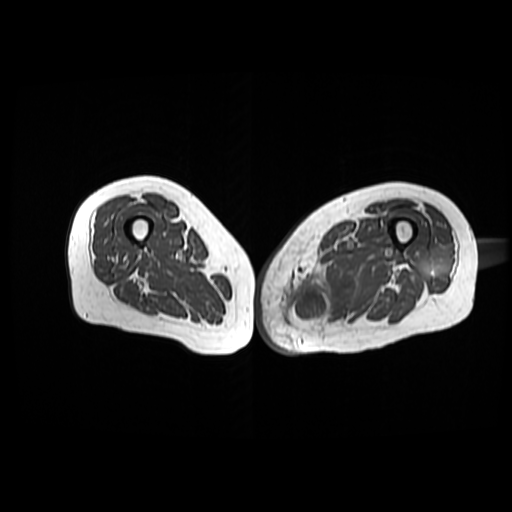
MRI of an extremity soft-tissue mass, one axial slice; position 38 of 42 along the scan axis; 6 mm slice thickness; 512 × 512 image matrix, field of view 420 × 420 mm. Female patient. From the clinical record (not read from this slice): histological type: pleomorphic leiomyosarcoma; grade: high; site of the primary tumour: left thigh.
Structures marked on this image (outlined manually by an expert reader):
- gross tumour volume including surrounding oedema: box from (x=283, y=260) to (x=354, y=330) px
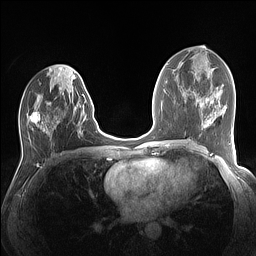
Breast MRI (dynamic contrast-enhanced), one axial slice; position 66 of 160 along the scan axis; dynamic contrast-enhanced series, time point 2 of 7 at this slice position (early post-contrast); 1.5 T; TE 1.4 ms, TR 5 ms; 256 × 256 image matrix, field of view 320 × 320 mm. Female patient.
Annotated regions visible in this slice (semi-automatically segmented with operator editing):
- enhancing-tissue mask used for the functional tumour volume (all voxels passing the contrast-enhancement thresholds inside the analysis volume; usually the tumour): bounding box (x1, y1, x2, y2) in pixels: (27, 74, 84, 133)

——————

Assignment »
Print out the entries once more, unchanged. No pictures.

Reply »
MRI of an extremity soft-tissue mass, one axial slice; position 38 of 42 along the scan axis; 6 mm slice thickness; 512 × 512 image matrix, field of view 420 × 420 mm. Female patient. From the clinical record (not read from this slice): histological type: pleomorphic leiomyosarcoma; grade: high; site of the primary tumour: left thigh.
Structures marked on this image (outlined manually by an expert reader):
- gross tumour volume including surrounding oedema: box from (x=283, y=260) to (x=354, y=330) px
Breast MRI (dynamic contrast-enhanced), one axial slice; position 66 of 160 along the scan axis; dynamic contrast-enhanced series, time point 2 of 7 at this slice position (early post-contrast); 1.5 T; TE 1.4 ms, TR 5 ms; 256 × 256 image matrix, field of view 320 × 320 mm. Female patient.
Annotated regions visible in this slice (semi-automatically segmented with operator editing):
- enhancing-tissue mask used for the functional tumour volume (all voxels passing the contrast-enhancement thresholds inside the analysis volume; usually the tumour): bounding box (x1, y1, x2, y2) in pixels: (27, 74, 84, 133)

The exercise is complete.